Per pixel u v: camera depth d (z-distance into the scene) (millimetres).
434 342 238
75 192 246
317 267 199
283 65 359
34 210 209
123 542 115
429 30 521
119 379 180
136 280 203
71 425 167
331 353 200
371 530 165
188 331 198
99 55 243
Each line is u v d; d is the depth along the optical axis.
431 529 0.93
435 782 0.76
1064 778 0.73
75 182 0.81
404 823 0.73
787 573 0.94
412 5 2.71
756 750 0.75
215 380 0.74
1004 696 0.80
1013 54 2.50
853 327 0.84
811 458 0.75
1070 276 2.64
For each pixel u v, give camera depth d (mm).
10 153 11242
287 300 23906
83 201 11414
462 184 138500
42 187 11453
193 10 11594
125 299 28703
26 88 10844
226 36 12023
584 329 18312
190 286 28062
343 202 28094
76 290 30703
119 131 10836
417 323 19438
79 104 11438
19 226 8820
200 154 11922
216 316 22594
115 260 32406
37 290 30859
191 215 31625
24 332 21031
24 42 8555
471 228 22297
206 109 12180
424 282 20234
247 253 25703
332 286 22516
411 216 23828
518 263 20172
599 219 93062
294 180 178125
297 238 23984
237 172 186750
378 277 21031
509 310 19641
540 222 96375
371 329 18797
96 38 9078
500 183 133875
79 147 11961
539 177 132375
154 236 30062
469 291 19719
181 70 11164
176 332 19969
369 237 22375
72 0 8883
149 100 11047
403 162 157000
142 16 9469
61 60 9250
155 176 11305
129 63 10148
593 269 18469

--

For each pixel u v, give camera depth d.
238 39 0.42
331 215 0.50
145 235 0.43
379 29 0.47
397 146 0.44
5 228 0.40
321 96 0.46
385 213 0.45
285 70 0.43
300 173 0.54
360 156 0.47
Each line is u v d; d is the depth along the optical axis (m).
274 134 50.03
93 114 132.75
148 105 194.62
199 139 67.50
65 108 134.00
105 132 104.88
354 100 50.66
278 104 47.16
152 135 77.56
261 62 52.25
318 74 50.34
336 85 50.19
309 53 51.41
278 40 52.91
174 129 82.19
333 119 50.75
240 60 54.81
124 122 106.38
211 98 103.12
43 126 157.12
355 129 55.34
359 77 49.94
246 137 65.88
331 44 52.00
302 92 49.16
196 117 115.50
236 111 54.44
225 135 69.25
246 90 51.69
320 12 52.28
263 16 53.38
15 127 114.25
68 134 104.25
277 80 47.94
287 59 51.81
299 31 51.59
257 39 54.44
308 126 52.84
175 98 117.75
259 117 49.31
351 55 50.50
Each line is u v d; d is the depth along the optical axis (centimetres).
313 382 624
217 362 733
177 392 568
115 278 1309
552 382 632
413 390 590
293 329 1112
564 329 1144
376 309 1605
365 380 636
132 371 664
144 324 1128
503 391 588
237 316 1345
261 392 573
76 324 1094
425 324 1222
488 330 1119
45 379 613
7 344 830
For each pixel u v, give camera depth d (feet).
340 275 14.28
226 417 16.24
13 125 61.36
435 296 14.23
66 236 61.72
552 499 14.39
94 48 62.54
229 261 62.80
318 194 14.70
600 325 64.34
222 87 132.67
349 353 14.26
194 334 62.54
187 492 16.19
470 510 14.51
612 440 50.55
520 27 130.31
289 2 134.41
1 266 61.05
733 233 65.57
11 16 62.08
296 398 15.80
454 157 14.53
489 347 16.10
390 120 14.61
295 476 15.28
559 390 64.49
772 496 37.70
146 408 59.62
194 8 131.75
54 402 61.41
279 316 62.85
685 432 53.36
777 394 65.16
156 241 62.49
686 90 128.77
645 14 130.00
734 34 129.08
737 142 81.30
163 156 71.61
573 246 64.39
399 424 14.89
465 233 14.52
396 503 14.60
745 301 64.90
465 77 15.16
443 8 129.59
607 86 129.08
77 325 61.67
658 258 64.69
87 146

---

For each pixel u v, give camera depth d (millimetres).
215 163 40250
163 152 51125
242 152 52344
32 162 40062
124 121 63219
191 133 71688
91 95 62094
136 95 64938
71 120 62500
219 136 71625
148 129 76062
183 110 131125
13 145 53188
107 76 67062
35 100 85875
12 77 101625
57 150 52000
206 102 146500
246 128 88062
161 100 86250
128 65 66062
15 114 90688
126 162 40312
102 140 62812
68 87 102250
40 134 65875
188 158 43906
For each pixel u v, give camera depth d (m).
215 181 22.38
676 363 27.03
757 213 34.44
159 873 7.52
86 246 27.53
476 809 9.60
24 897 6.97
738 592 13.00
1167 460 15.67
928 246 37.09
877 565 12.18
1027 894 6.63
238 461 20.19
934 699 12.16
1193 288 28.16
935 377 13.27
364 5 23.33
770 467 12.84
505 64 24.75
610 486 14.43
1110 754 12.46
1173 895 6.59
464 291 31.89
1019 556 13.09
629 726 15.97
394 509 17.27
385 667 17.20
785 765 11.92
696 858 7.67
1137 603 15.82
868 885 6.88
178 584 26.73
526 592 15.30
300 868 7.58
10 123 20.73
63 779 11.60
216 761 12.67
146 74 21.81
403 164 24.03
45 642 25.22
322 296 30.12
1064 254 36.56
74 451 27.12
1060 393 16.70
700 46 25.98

- [Assigned task]: Scanning the data above, copy out every line where "camera" is found.

- [Task result]:
Per pixel u v: camera depth d (z-distance into the scene) (millimetres).
For each pixel u v, give camera depth d (mm).
For each pixel u v, give camera depth d.
For each pixel u v, give camera depth d (feet).
For each pixel u v, give camera depth d (millimetres).
For each pixel u v, give camera depth d (m).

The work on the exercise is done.